Understanding Illinois: “Workers’ Comp” at Center of State Budget Impasse
•January 13, 2016•
By Jim Nowlan
NP Guest Columnist
Whenever talk comes up of compromises necessary to end the lamentable Illinois budget impasse, business-friendly changes in workers’ compensation law are mentioned first.
What is “workers’ comp,” as it is called; why is it important, and should we change it?
A century ago during the Progressive Era, business, workers and insurance companies came together to support laws, soon adopted by all the states, to provide that workers would be compensated on a “no fault” basis for injuries incurred on the job.

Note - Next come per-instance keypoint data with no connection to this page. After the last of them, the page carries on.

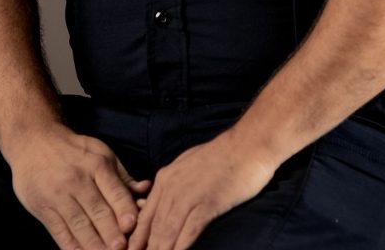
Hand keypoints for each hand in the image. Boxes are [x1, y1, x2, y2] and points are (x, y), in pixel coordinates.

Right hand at [6, 121, 152, 249]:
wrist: (34, 141)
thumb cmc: (74, 150)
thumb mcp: (100, 152)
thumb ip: (121, 175)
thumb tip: (145, 190)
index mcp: (97, 165)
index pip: (114, 190)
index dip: (123, 208)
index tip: (132, 225)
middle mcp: (78, 181)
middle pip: (97, 210)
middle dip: (111, 232)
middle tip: (122, 248)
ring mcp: (59, 196)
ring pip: (79, 224)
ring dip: (93, 244)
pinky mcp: (44, 209)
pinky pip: (60, 232)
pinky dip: (71, 246)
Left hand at [128, 126, 275, 249]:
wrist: (247, 144)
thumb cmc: (222, 157)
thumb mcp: (188, 166)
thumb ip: (173, 184)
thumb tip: (162, 205)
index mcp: (165, 178)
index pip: (144, 216)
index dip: (137, 239)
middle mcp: (172, 187)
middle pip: (153, 228)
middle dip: (146, 248)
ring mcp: (189, 195)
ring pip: (167, 232)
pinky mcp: (208, 203)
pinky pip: (189, 230)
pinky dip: (180, 247)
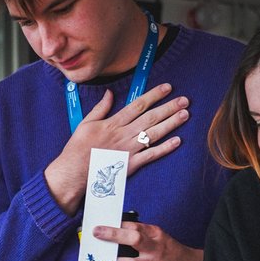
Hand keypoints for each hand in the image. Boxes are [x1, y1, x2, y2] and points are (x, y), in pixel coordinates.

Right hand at [45, 84, 190, 213]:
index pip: (138, 105)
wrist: (74, 172)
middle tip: (185, 100)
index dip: (154, 95)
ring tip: (185, 115)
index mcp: (113, 123)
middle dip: (169, 107)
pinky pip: (151, 155)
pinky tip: (177, 141)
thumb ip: (100, 108)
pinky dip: (165, 148)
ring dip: (171, 124)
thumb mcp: (85, 123)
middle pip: (151, 118)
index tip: (168, 88)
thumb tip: (110, 94)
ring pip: (154, 134)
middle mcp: (124, 134)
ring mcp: (129, 150)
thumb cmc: (77, 149)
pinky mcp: (131, 164)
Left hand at [94, 220, 202, 260]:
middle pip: (134, 238)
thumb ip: (142, 235)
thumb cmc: (171, 253)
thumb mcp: (159, 238)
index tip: (101, 224)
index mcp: (155, 234)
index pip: (134, 225)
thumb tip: (116, 233)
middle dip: (113, 235)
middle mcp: (154, 247)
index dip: (116, 224)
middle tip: (97, 233)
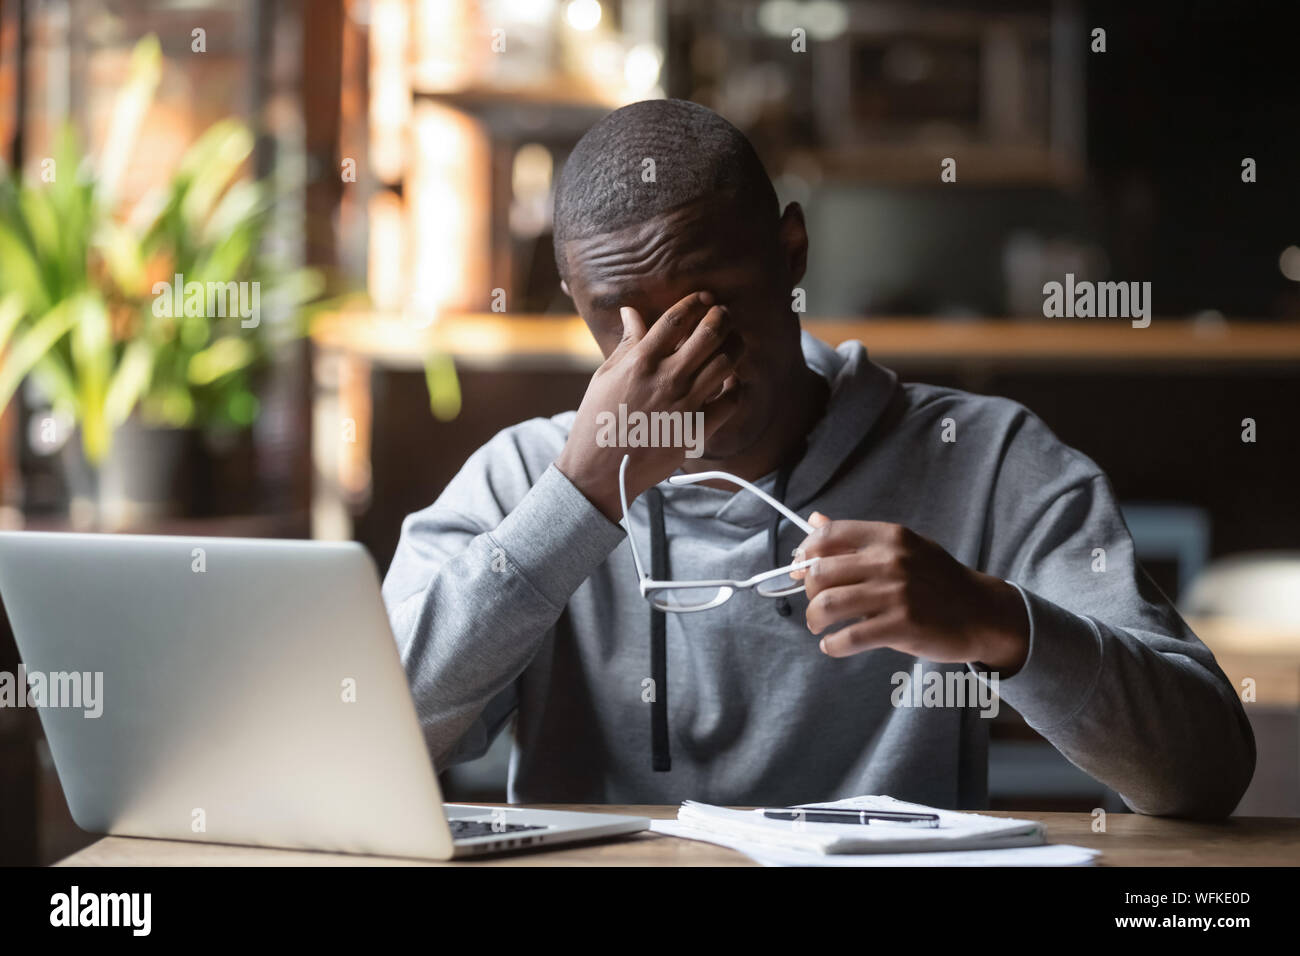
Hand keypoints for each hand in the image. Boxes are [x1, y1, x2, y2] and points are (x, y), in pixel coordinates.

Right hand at [556, 291, 743, 520]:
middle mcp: (667, 379)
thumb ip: (627, 343)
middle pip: (709, 333)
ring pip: (727, 362)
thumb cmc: (598, 421)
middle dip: (722, 317)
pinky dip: (737, 386)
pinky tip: (731, 381)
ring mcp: (685, 404)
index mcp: (641, 362)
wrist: (601, 471)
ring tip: (733, 342)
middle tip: (723, 315)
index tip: (704, 298)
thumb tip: (632, 312)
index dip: (695, 302)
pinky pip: (731, 401)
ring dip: (735, 346)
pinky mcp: (697, 430)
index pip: (676, 319)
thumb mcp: (605, 376)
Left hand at [794, 513, 1029, 673]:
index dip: (804, 553)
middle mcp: (890, 561)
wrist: (982, 612)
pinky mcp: (901, 627)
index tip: (799, 568)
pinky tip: (833, 646)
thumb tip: (814, 520)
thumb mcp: (904, 547)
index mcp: (889, 537)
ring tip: (819, 626)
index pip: (828, 536)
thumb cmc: (938, 579)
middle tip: (815, 604)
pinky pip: (849, 637)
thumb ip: (858, 537)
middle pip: (820, 573)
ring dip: (814, 619)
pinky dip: (832, 645)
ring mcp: (896, 594)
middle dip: (807, 591)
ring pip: (827, 605)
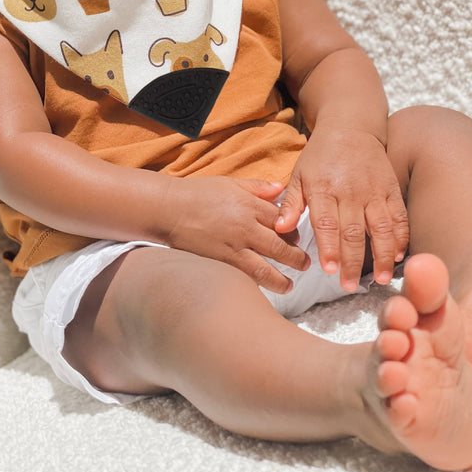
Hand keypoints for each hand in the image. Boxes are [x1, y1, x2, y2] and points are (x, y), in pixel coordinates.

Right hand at [165, 176, 309, 292]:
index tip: (297, 237)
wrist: (167, 209)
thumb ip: (257, 187)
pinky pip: (244, 277)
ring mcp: (232, 247)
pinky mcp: (219, 262)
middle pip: (281, 246)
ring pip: (266, 269)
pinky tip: (264, 288)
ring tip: (289, 285)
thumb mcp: (229, 183)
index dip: (293, 230)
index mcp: (249, 205)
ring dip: (282, 280)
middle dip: (296, 258)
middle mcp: (245, 227)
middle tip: (304, 264)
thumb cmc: (196, 193)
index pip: (283, 220)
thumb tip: (280, 188)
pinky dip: (257, 284)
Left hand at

Arbitrators employed by each state would determine the severity of each injury and the amount of medical costs and lost wages to be compensated. Employees gave up the right to sue their employer as part of the bargain, and employers were required to buy insurance to cover their claims.
Business benefited by avoiding the possibility of huge jury awards in favor of injured workers. Workers gained from the likelihood of more timely compensation than from a prolonged lawsuit, and insurers wrote more business.
Work is dangerous, some tasks more so than others, so employers engaged in hazardous work such as mining pay more for their insurance than do businesses that employ white collar workers. A company that incurs numerous injury claims see its insurance costs go up, so there are incentives to make the workplace safe.
Workers’ comp (WC) insurance is a major business cost, at about $2 per $100 of workers’ wages nationally in 2014, though much less than health care costs for business, at about $12.52 per $100, according to the U.S. Bureau of Labor Statistics.